The authors declare no conflicts of interest.

References

[1] Waters, R.L., Sie, I., Adkins, R.H. and Yakura, J.S. (1995) Motor Recovery Following Spinal Cord Injury Caused by Stab Wounds: A Multicenter Study. Paraplegia, 33, 98-101.
http://dx.doi.org/10.1038/sc.1995.23
[2] Li, X., Curry, E.J., Blais, M., Ma, R. and Sungarian, A.S. (2012) Intraspinal Penetrating Stab Injury to the Middle Thoracic Spinal Cord with No Neurologic Deficit. Orthopedics, 35, 770-773.
http://dx.doi.org/10.3928/01477447-20120426-40
[3] Saeidiborojeni, H.M., Moradinazar, M., Saiediborojeni, S. and Ahmadi, A. (2013) A Survey on Spinal Cord Injuries Resulting from Stabbings; A Case Series Study of 12 Years’ Experience. Journal of Injury and Violence Research, 5, 70-74.
[4] Elgamal, E.A. (2004) Complete Recovery of Severe Quadriparesis Caused by Stab Wound at the Craniocervical Junction. Neurosurgical Review, 28, 70-72.
http://dx.doi.org/10.1007/s10143-004-0359-0
[5] Yeung, J. and Karim, A. (2012) Complete Spinal Cord Transection from a Stab Wound with Surgical Precision. Journal of Emergencies, Trauma, and Shock, 5, 204.
http://dx.doi.org/10.4103/0974-2700.96503
[6] Wyndaele, M. and Wyndaele, J.J. (2006) Incidence, Prevalence and Epidemiology of Spinal Cord Injury: What Learns a Worldwide Literature Survey? Spinal Cord, 44, 523-528.

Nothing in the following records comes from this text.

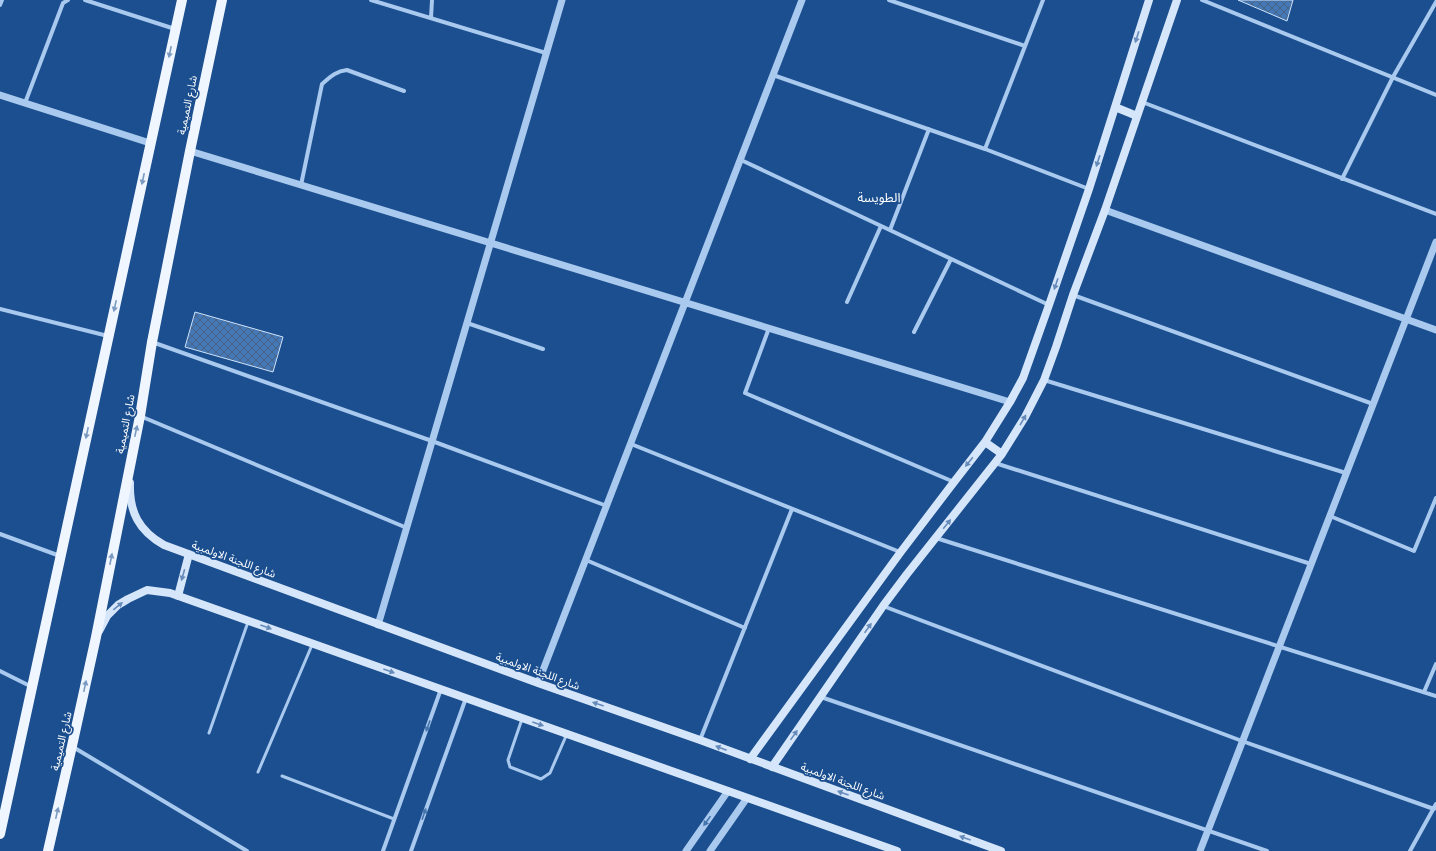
<svg xmlns="http://www.w3.org/2000/svg" width="1436" height="851" font-family="'Noto Sans','Noto Sans Arabic',sans-serif">
  <defs>
    <pattern id="building-cross-hatch" width="8" height="8" patternUnits="userSpaceOnUse"><rect width="8" height="8" fill="#4478b7"/><path d="M0 0l8 8M0 8l8-8" fill="none" stroke="#486282"/></pattern>
  </defs>
  <rect width="100%" height="100%" fill="#1b4f8f"/>
  <path fill="url(#building-cross-hatch)" stroke="#cfe3fa" d="M1238 0H1293L1287 21Z
    M195 312 283 337 273 372 185 347Z"/>
  <g fill="none" stroke-linecap="round" stroke-linejoin="round">
    <path stroke="#a9c9ee" stroke-width="3" d="M522 719 508 760 510 767 541 779 550 773 566 736
      M209 733 248 622
      M258 772 312 645
      M282 776 394 819"/>
    <path stroke="#a9c9ee" stroke-width="4" d="M85 0 175 29
      M371 0 546 53
      M889 0 1025 46
      M1202 0 1436 95
      M0 5 2 0
      M431 18 432 0
      M773 75 985 149 1089 189
      M1142 102 1436 214
      M25 103 63 3 68 0
      M985 149 1043 0
      M741 160 1049 305
      M1342 179 1393 77 1436 2
      M301 185 322 84C330 77 336 71 347 70L404 91
      M890 230 929 129
      M1073 295 1373 404
      M847 302 881 226
      M0 309 108 336
      M467 323 543 349
      M769 328 745 393 954 482
      M914 332 951 259
      M152 342 432 441 607 506
      M1044 380 1346 473
      M140 416 407 528
      M631 444 900 552
      M995 463 1311 564
      M1330 516 1414 551 1436 498
      M0 534 60 556
      M936 538 1436 696
      M586 560 745 628
      M883 606 1242 741 1434 809
      M0 671 32 687
      M1424 692 1436 664
      M821 697 1267 851
      M700 740 792 509
      M73 747 247 851
      M383 851 441 689
      M411 851 466 698
      M1410 851 1436 804"/>
    <path stroke="#a9c9ee" stroke-width="7" d="M0 95 150 143
      M190 151 1010 402
      M1105 210 1436 330
      M378 625 562 0
      M538 683 802 0
      M686 851 728 791
      M710 851 747 798
      M1200 851 1436 242"/>
    <path stroke="#d6e6fa" stroke-width="8" d="M1115 107 1137 116
      M985 442 1002 454
      M130 483C129 512 139 531 164 545L538 683 700 740 1001 851
      M178 596 189 554
      M99 631 107 616 118 605 128 599 147 590 170 593 897 851
      M750 759 900 553 954 482 985 442 1010 402 1023 378 1049 305 1089 189 1149 0
      M772 767 883 606 907 574 1002 454 1025 417 1044 380 1056 347 1073 295 1105 210 1177 0"/>
    <path stroke="#f0f6ff" stroke-width="10" d="M0 834 182 0
      M48 851 72 746 96 637 140 416 152 342 190 151 222 0"/>
  </g>
  <defs><path id="oneway-solid" d="M-6-.8H1V-3.2L6.5 0L1 3.2V.8H-6Z"/></defs>
  <g fill="#668bba">
    <use href="#oneway-solid" transform="translate(1137 37) rotate(108)"/>
    <use href="#oneway-solid" transform="translate(1098 161) rotate(108)"/>
    <use href="#oneway-solid" transform="translate(1056 284) rotate(109)"/>
    <use href="#oneway-solid" transform="translate(1023 420) rotate(-60)"/>
    <use href="#oneway-solid" transform="translate(969 462) rotate(129)"/>
    <use href="#oneway-solid" transform="translate(947 524) rotate(-51)"/>
    <use href="#oneway-solid" transform="translate(183 575) rotate(106)"/>
    <use href="#oneway-solid" transform="translate(118 606) rotate(-39)"/>
    <use href="#oneway-solid" transform="translate(266 627) rotate(20)"/>
    <use href="#oneway-solid" transform="translate(868 628) rotate(-55)"/>
    <use href="#oneway-solid" transform="translate(389 671) rotate(20)"/>
    <use href="#oneway-solid" transform="translate(598 704) rotate(-161)"/>
    <use href="#oneway-solid" transform="translate(538 724) rotate(19)"/>
    <use href="#oneway-solid" transform="translate(794 735) rotate(-55)"/>
    <use href="#oneway-solid" transform="translate(721 748) rotate(-159)"/>
    <use href="#oneway-solid" transform="translate(843 793) rotate(-160)"/>
    <use href="#oneway-solid" transform="translate(965 838) rotate(-160)"/>
  </g>
  <g fill="#7b9ac1">
    <use href="#oneway-solid" transform="translate(170 52) rotate(102)"/>
    <use href="#oneway-solid" transform="translate(143 179) rotate(102)"/>
    <use href="#oneway-solid" transform="translate(115 306) rotate(102)"/>
    <use href="#oneway-solid" transform="translate(136 431) rotate(-78)"/>
    <use href="#oneway-solid" transform="translate(87 433) rotate(102)"/>
    <use href="#oneway-solid" transform="translate(111 559) rotate(-79)"/>
    <use href="#oneway-solid" transform="translate(85 686) rotate(-78)"/>
    <use href="#oneway-solid" transform="translate(57 813) rotate(-77)"/>
  </g>
  <g fill="#4674ac">
    <use href="#oneway-solid" transform="translate(428 726) rotate(110)"/>
    <use href="#oneway-solid" transform="translate(424 814) rotate(-71)"/>
    <use href="#oneway-solid" transform="translate(707 821) rotate(125)"/>
  </g>
  <g text-anchor="middle" stroke-width="3.5" stroke-linejoin="round" paint-order="stroke">
    <g font-size="11" fill="#fff" stroke="#1b4f8f">
      <text transform="translate(187 105) rotate(-78)" y="4">شارع التميمية</text>
      <text transform="translate(125 424) rotate(-79)" y="4">شارع التميمية</text>
      <text transform="translate(234 559) rotate(20)" y="4">شارع اللجنة الاولمبية</text>
      <text transform="translate(538 671) rotate(20)" y="4">شارع اللجنة الاولمبية</text>
      <text transform="translate(61 741) rotate(-77)" y="4">شارع التميمية</text>
      <text transform="translate(843 781) rotate(20)" y="4">شارع اللجنة الاولمبية</text>
    </g>
    <g font-size="13" fill="#fff" stroke="#1b4f8f">
      <text x="879" y="202">الطويسة</text>
    </g>
  </g>
</svg>
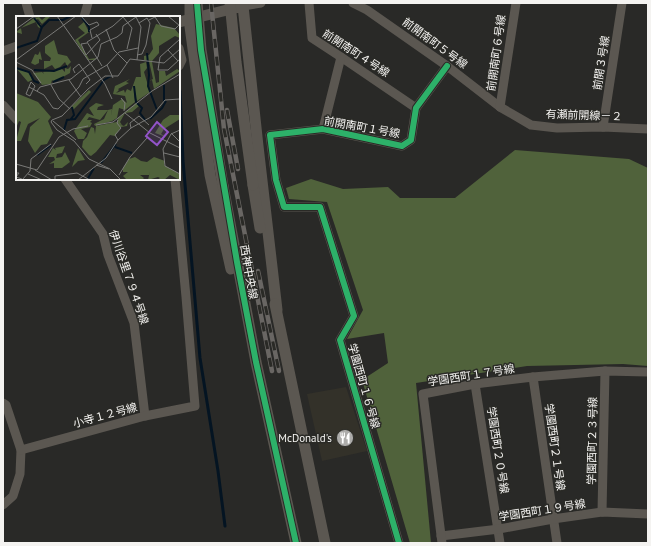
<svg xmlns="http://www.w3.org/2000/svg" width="651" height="546" font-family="'PT Sans','Noto Sans JP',sans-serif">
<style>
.built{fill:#333129}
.forest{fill:#50623b}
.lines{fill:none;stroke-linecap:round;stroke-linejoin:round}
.stream{stroke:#041422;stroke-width:3}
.minor{stroke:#5b5751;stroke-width:9}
.tertiary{stroke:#5b5751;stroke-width:11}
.rail-casing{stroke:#696663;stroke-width:4.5}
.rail{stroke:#2a2a26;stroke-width:3;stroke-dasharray:9;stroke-linecap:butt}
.tertiary-bridge{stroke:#5b5751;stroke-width:11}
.cycleway-casing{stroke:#2a2a26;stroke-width:8}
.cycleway{stroke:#2db169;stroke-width:6}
.labels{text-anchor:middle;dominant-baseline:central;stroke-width:3;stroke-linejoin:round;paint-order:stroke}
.street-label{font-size:11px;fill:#f4f3f1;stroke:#2a2a26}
.poi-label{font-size:11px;fill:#f4f3f1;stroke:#2a2a26;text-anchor:end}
.inset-river{fill:none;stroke:#041422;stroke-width:2}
.inset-road{fill:none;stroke:#7a7a78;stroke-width:1}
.view{fill:#9354c9;fill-opacity:0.15;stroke:#9354c9;stroke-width:2}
.inset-edge{fill:none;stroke:#f4f3f1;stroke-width:2}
</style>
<rect width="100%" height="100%" fill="#292927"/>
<polygon class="built" points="346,387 367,451 322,461 307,394"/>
<polygon class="forest" points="515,150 629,159 648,168 648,366 623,364 527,366 416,383 431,543 410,543 362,380 388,363 384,333 347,339 363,310 327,202 289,199 286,188 311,179 343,189 388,187 400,198 455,198"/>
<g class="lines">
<polyline class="stream" points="180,91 183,161 200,358 218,471 225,526"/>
<g class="minor">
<polyline points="26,3 30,17"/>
<polyline points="189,3 189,19"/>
<polyline points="242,3 243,6 261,3"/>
<polyline points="309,3 312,38 341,57 416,108"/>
<polyline points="353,3 367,10 447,66 500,107 531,125 557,128 603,127 648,129"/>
<polyline points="84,17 88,3"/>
<polyline points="179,48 182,60 179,66"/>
<polyline points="3,51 17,46"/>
<polyline points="3,105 17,120"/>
<polyline points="500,107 516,3"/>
<polyline points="603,127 622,3"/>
<polyline points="323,129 341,57"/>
<polyline points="65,179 103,234 108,255 134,323 145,416"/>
<polyline points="533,377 557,543"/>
<polyline points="475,384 500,543"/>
<polyline points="3,403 6,405 21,450 20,474 13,496 3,505"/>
<polyline points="21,450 145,416 195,406 186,297 175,179"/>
<polyline points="602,512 605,371"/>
<polyline points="441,536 499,529 553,519 602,512 648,514"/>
<polyline points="399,543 340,340 354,316 320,207 284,207 276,180 270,135 323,129 402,146 411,140 416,108 447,66"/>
<polyline points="442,543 423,394 475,384 533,377 605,371 648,372"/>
</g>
<g class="tertiary">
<polyline points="189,19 210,175 231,269"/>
<polyline points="179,22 243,6 258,146 277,310"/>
<polyline points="253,185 260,228"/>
<polyline points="223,186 256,362 296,543"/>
<polyline points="275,304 325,543"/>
</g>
<g class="rail-casing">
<g id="rail">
<polyline points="211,3 224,129 272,371"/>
<polyline points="227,110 238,169"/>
<polyline points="258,271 279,371"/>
</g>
</g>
<use href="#rail" class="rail"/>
<g class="tertiary-bridge">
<polyline points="197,3 201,50 223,186"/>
<polyline points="230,3 236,62 253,185"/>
</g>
<g class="cycleway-casing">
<g id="cycleway">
<polyline points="197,3 201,50 237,262 256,362 296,543"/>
<polyline points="399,543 340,340 354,316 320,207 284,207 276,180 270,135 323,129 402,146 411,140 416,108 447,66"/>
</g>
</g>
<use href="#cycleway" class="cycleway"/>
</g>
<defs>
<g id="restaurant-disc" transform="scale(0.9)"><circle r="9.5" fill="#adacaa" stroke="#2a2a26"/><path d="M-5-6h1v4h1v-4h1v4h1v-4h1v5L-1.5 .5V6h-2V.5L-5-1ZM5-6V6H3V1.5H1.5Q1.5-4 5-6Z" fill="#fff"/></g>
</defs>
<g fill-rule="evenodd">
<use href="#restaurant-disc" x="345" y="438"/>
</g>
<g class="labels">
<g class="street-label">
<text transform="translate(435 43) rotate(36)">前開南町５号線</text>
<text transform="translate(356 53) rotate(33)">前開南町４号線</text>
<text transform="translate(496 53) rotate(-82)">前開南町６号線</text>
<text transform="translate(601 63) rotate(-81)">前開３号線</text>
<text transform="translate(584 115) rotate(2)">有瀬前開線－２</text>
<text transform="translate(362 127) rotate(10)">前開南町１号線</text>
<text transform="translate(249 272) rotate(80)">西神中央線</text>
<text transform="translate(129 277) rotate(71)">伊川谷里７９４号線</text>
<text transform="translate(471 375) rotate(-9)">学園西町１７号線</text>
<text transform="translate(364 386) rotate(74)">学園西町１６号線</text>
<text transform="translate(105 415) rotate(-15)">小寺１２号線</text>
<text transform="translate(592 441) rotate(-89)">学園西町２３号線</text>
<text transform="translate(555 447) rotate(82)">学園西町２１号線</text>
<text transform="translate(498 450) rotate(81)">学園西町２０号線</text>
<text transform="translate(542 510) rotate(-9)">学園西町１９号線</text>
</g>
<g class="poi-label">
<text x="332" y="438">McDonald's</text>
</g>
</g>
<g transform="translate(16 16)">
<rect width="164" height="164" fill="#292927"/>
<path d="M31,0H35L26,8L22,3L20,4L22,9L25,8L24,12L22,11L20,6L5,12L6,18L0,16L18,2L23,1L26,4ZM68,6L73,16L62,24L73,43L81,42L78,44H72L59,24L69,17L62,11ZM140,8L158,12L164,19V22L159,20L143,30V37L136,45L128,44V40L133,39L137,33L135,20ZM38,24L42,38L51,40L55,46L51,50L49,46L44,51L39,53L36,49L28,53V45H34L35,42L29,37V30ZM24,35L26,44L23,43V47L19,49L15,47L19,38L22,39ZM133,45L136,46L140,67L143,66V55H149L150,60L161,53L164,55L138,73L136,64L133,65L137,63ZM130,46L131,52L128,56L134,76L121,85L118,77L119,86L109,94L103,92L101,102L96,105L79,110L78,108L88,103L92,94L96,93L95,100L97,89L106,83L111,87L109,80L97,78L99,70L114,63L110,66L113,67L102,73L103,74L100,77L108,74L109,77L111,73L115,75L120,61H125L124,48ZM55,50L54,57L38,66L36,64L35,68L26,69L17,57L26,56L28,58L27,56L46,53L49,56V52L52,53ZM0,52L14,57L16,64L12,66ZM73,74L75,76L57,94L56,90ZM0,77L22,86L35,101L32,105L37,117L31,128L25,129L19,137L12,125L14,111L24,102L12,108L5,125H0L5,106L3,105L0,112ZM80,87L88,89L82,91L81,94H92L84,104L73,101L71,104H76L74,106L76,107L74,111L65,113L71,117L68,123H62L58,115L71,97L78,100L73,92ZM120,87L123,90L116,96L109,97L104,106L106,109L103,108L108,110L112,106L111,110L105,111L99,120L94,119L80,136L75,140L73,139L66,131L67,125L71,121L75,111L78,112L79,118L80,110L101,106L102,102ZM154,99H164V103L148,113L145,118L150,121L139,117L147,104ZM49,130L46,137L41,138L40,142L46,141L49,136L54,146L46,152H38V147L33,148L39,144L38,141H32L37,132L40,134L39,132ZM62,132L69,144L62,145L56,151ZM119,141L125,145L131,146L138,141L149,145L148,149L164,158V164L154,159L148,164H141L144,162L142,161L132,164L134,155L133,159H124L128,162L126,164H111L107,160L112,156H107V152L113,143Z" fill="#50623b"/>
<path class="inset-river" d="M18,2L26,12M66,2L73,11V16M0,32L21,25L26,11L33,4H47L55,0M131,37L133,59L132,70L141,94M0,52L13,56L18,65L23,67M18,54L38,55L51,50M37,66L48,61M148,69V86M118,70L120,86L126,92L124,97L130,105M134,103L146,92L150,85M54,104L58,99L56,91M48,114L51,104L59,103L88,64L95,60M99,131L116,137M21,139L35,129M85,147L100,128M71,164L78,152"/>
<path class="inset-road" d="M41,0L89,68L96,83M65,0L73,9L81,6L83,9M152,0L164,10M133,4L139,1L145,10L159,13L163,9M0,13L17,1L26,0M90,13L98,34L111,47M76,22L74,14L83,9M164,23L144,41L142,54H152L164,43M71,27L65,28L70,39L84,24L80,18M152,34L162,45M121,39L126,38L130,29L134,7L131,2L123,7M0,44L60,0M0,46L16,54L25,67M91,49L97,62M86,50L71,26L97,10L107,1L116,12L111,33M59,57L57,53L63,48L74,64L70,68M53,64L65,81M15,66L19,70L14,80L10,78ZM35,69L43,83L54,93M13,71L28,79L37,92L42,93L63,71L67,63L91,49L103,36L122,32M21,75L24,71L55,63L82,41L85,28L101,21L106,17L107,10L120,1L125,11L121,44M105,82L109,87L108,95M109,97L134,117L164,132M36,104L46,100L72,73L89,60H102L114,43L148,47L164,33M36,104L35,106L41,114L58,125L73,143L94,153L105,164M37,105L60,124M80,109L97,106L136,75L164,58M115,112L114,107L123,100L133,109M164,114L155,118L147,133L149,150L164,158M155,117L164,126M102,124L99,119L105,112L101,107L102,104M148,137L164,141M0,148L21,154L43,121L57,113L72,110M80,149L93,153M19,154L36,164M0,157H3L0,161L6,163M12,158L26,164M103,159L114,141L131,122M6,164L14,155L15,143L35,128M39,164V160L61,157L74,164M62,164L90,142L102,124L115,112L135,101L149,84L164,83"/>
<path class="view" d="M141,106L152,116L141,129L130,120Z"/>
<rect width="164" height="164" class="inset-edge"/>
</g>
<rect width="651" height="546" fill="none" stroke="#f4f3f1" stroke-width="8"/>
</svg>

http://dx.doi.org/10.1038/sj.sc.3101893
[7] O’Neill, S., McKinstry, C.S. and Maguire, S.M. (2004) Unusual Stab Injury of the Spinal Cord. Spinal Cord, 42, 429-430.
http://dx.doi.org/10.1038/sj.sc.3101602
[8] Peacock, W.S., Shrosbee, R.B. and Key, A.D. (1977) Reviews of 450 Stab Wounds of the Spinal Cord. South African Medical Journal, 51, 961-964.
[9] Lipschitz, R. (1976) Stab Wounds of the Spinal Cord. In: Vinjen, P.J. and Bruyn, G.W., Eds., Handbook of Clinical Neurology, North Holland Publishing, Amsterdam, 406-409.